In conclusion, IVIg had little effect on the acute-phase symptoms of CLIPPERS. Further research is required to evaluate the long-term effects of IVIg therapy.

Statement of Ethics

All procedures were performed in accordance with the World Medical Association Declaration of Helsinki. Written informed consent was obtained from the patient prior to the study. Ethical approval was obtained from the Ethics Committee of the Asahikawa Red Cross Hospital, Japan (approval number: 201722-3). Written informed consent was obtained from the patient for publication of this case report and any accompanying images.

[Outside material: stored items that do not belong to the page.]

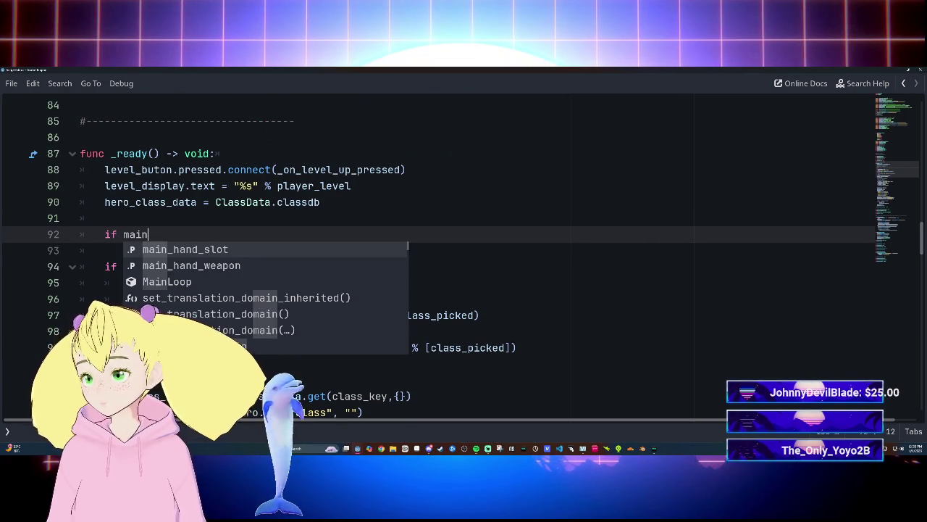
key(Down)
key(Return)
text(.)
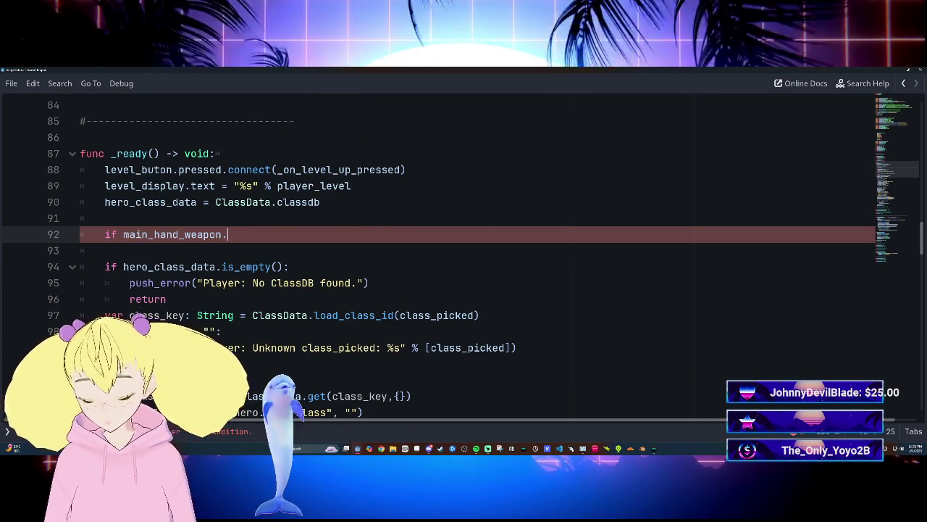
text(is_)
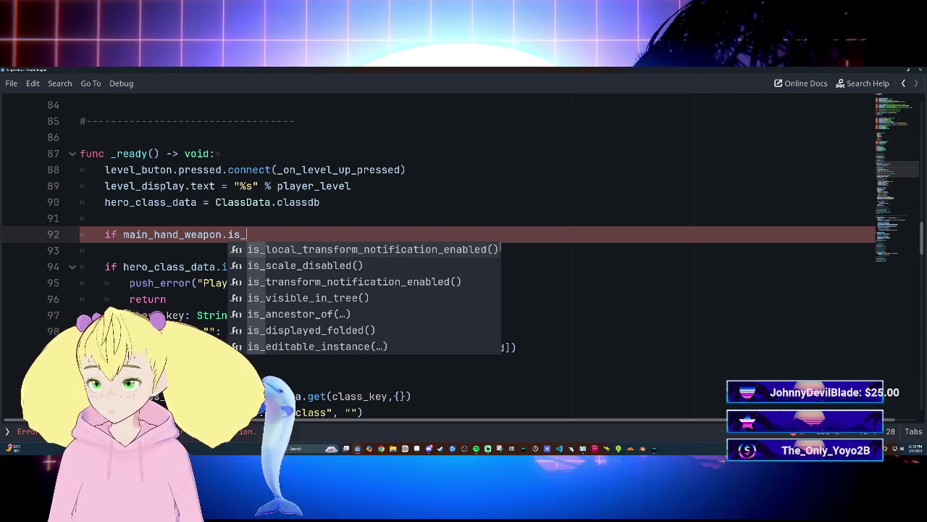
text(in)
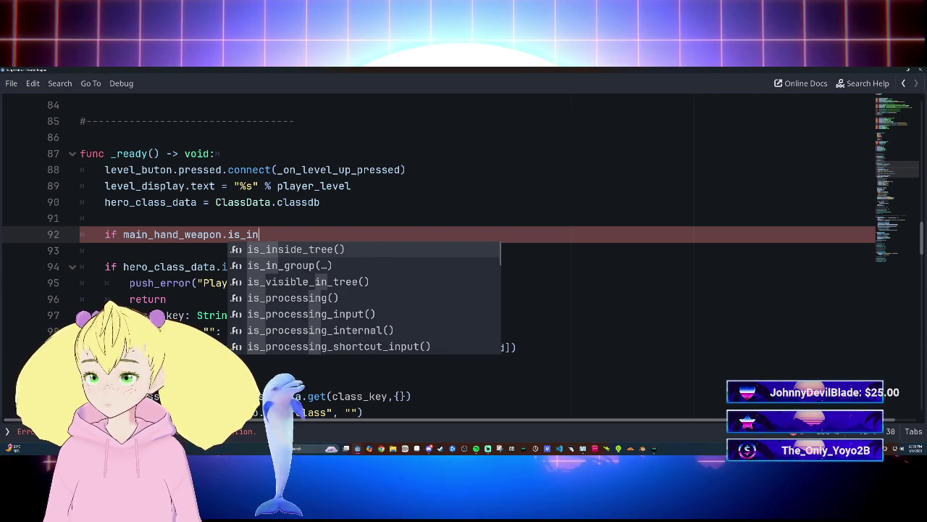
key(Down)
key(Return)
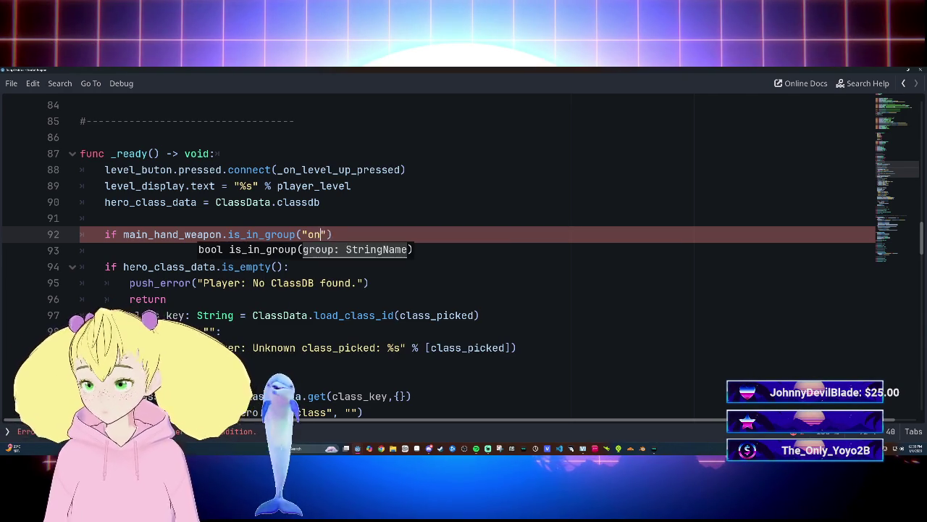
text(_han)
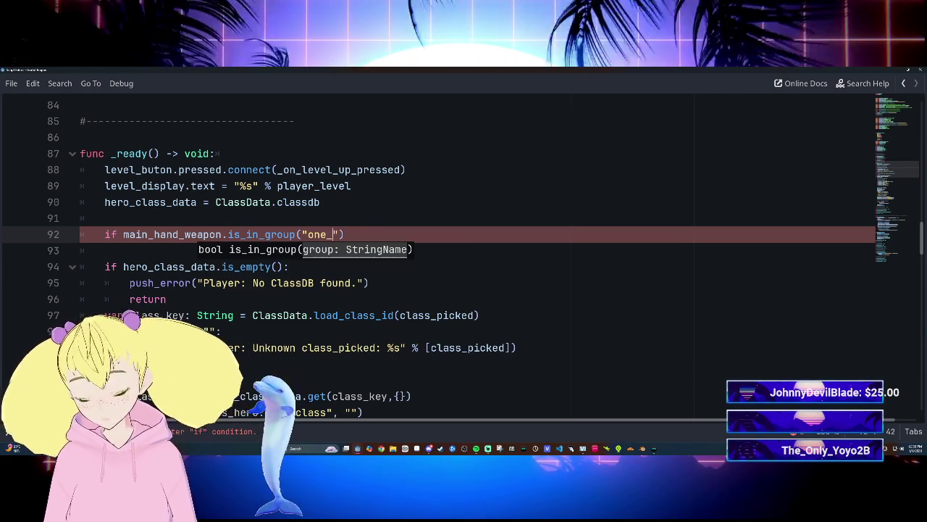
text(ded_w)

Conflict of Interest Statement

The authors have no conflicts of interest to declare.

Funding Sources

The authors have not received funding.

Author Contributions

Takumi Tsuchida drafted the manuscript and collected the patient’s data. Shigehisa Ura and Ichiro Yabe interpreted the data and edited the manuscript. Takumi Tsuchida, Shigehisa Ura, and Ichiro Yabe have read and approved the final manuscript.

Data Availability Statement

All data generated or analyzed during this study are included in this article and its online supplementary material. Further inquiries can be directed to the corresponding author.